** BEGIN PAGE TEXT **

I do have a NIT to pick SOHO is not London's theatre district, though it is adjacent to it. The theatres are in the West End. Soho is the neighborhood just to the north, and was traditionally where foreigners with odd cuisines settled, and offered their wares -- some French, more Italians and Greeks. It was the part of London accurately described as Cosmopolitan. Also, on certain streets, it was where you found some streetwalkers, who were liable to arrest, and prostitutes who were not bothered by the police, because customers would ring their doorbells and go up to their little rooms. Easily identified by the fact their doorbells had only a female first name. Prostitution, per se, was not illegal. Soliciting on the street was, and so was maintaining a brothel. But in theory these ladies and their landlords w were safe because they simply rented a room for a fixed rate did not share their profits with the landlord. That was in the 1960's -- things may have changed since.

FOYER, pronounced foy-er is the room you assemble in before going into those West End theatres, and of course theaters worldwide. By slipshod extension, some folks use FOYER to refer to their front hall in a house. FOYER, anglized as fwy-yay, can have that meaning in French, but its real meaning is the room where your fireplace is, and by extension, your home. Spanish has the exact same construction, with the cognate word "hogar".

** END PAGE TEXT **

Translate this sentence from the text on Soho and the word "foyer" into Spanish: "It was the part of London accurately described as Cosmopolitan." The items have no role here.

** BEGIN ENTRIES SHOWN **

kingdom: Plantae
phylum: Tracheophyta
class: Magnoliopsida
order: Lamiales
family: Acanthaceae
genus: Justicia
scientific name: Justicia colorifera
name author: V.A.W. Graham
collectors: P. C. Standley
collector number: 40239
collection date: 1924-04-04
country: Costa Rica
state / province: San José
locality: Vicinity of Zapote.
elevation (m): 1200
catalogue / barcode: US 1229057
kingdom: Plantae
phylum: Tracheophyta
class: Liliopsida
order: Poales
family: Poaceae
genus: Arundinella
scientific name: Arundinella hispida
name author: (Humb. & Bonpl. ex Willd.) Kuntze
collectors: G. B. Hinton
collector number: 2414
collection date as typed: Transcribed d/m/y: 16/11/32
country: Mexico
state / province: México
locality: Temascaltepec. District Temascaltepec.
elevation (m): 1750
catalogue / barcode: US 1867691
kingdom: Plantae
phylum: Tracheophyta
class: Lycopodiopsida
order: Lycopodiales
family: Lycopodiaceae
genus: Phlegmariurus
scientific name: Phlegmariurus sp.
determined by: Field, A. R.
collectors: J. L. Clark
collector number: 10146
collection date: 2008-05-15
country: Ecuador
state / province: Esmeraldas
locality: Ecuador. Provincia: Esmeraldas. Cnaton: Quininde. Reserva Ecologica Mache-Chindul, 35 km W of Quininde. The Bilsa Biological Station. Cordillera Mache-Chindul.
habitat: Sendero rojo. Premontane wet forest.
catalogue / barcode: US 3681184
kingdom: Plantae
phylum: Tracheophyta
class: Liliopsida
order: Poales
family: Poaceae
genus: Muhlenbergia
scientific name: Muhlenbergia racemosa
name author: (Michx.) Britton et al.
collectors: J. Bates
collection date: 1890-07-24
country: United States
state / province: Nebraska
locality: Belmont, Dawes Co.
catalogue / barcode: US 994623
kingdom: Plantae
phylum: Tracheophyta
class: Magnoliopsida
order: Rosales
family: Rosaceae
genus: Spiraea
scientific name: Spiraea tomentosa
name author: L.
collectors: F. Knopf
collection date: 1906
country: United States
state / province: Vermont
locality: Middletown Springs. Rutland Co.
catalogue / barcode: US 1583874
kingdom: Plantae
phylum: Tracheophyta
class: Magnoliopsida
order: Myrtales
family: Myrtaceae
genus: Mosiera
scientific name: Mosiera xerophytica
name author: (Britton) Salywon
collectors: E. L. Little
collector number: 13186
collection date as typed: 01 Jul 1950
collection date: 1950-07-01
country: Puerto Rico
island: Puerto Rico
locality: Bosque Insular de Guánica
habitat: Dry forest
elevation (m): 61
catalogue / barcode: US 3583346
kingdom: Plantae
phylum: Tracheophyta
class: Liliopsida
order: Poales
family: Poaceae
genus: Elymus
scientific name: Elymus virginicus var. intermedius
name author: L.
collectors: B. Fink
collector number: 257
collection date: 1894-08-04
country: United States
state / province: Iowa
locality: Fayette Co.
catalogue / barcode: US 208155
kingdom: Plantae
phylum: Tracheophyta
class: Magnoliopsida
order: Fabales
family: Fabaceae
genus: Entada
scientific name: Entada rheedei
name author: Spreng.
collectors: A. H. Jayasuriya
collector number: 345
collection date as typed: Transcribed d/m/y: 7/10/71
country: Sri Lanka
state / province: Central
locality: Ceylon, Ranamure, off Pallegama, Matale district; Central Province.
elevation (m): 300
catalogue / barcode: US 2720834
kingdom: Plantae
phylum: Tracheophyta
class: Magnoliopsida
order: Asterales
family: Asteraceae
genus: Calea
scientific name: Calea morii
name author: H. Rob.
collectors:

** END ENTRIES SHOWN **

• THE RESPONSE: Era la parte de Londres que se describía con precisión como cosmopolita.